There are a number of limitations to our study. The Vizion™ was not designed to capture photographs that could be processed by software and hence it has uneven illumination and the digital camera is, by today’s standards, of low resolution. An alternative, cheaper way of capturing images with more diffuse illumination and a higher resolution camera would help considerably. Whilst we have minimised the false detection of artefacts, they remain a problem, especially those that tend to systematically afflict whole regions of a plate. Improved experimental protocols may help avoid some of these (e.g. air bubbles) and a re-design of the plate layout would help with others (e.g. shadows). Using a circular (rather than square) measuring region would also help with the latter.

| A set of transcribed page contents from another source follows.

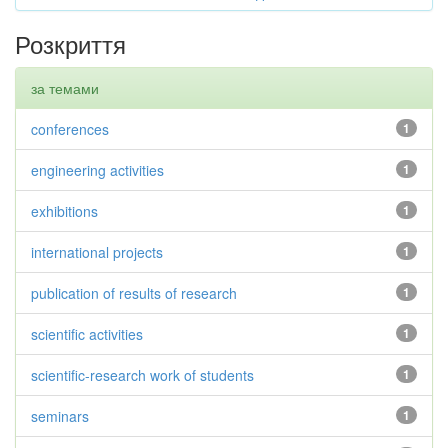
Розкриття
за темами
conferences
1
engineering activities
1
exhibitions
1
international projects
1
publication of results of research
1
scientific activities
1
scientific-research work of students
1
seminars
1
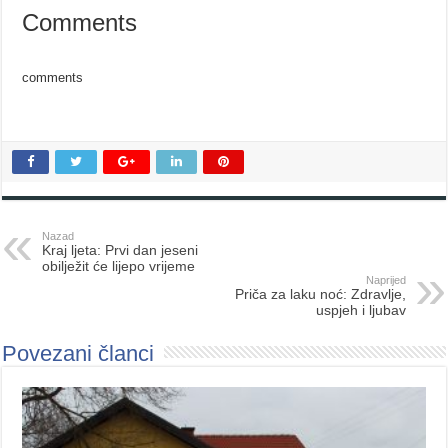
Comments
comments
Nazad
Kraj ljeta: Prvi dan jeseni
obilježit će lijepo vrijeme
Naprijed
Priča za laku noć: Zdravlje,
uspjeh i ljubav
Povezani članci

In conclusion, combining computer software, such as AMyGDA, with microtitre plate-based MIC measurement facilitates high-throughput culture-based drug susceptibility testing for tuberculosis.
FUNDING INFORMATION
The research was funded by the National Institute for Health Research (NIHR) Oxford Biomedical Research Centre (BRC); the CRyPTIC consortium which is funded by a Wellcome Trust/Newton Fund-MRC Collaborative Award [200205/Z/15/Z] and the Bill & Melinda Gates Foundation Trust [OPP1133541]. T.E.A.P. and D.W.C. are NIHR Senior Investigators. T.M.W. is an NIHR Academic Clinical Lecturer. The views expressed are those of the author(s) and not necessarily those of the NHS, the NIHR or the Department of Health.
ACKNOWLEDGEMENTS
We are grateful to members of the Oxford Doctoral Training Centre 2016/7 cohort for algorithmic suggestions.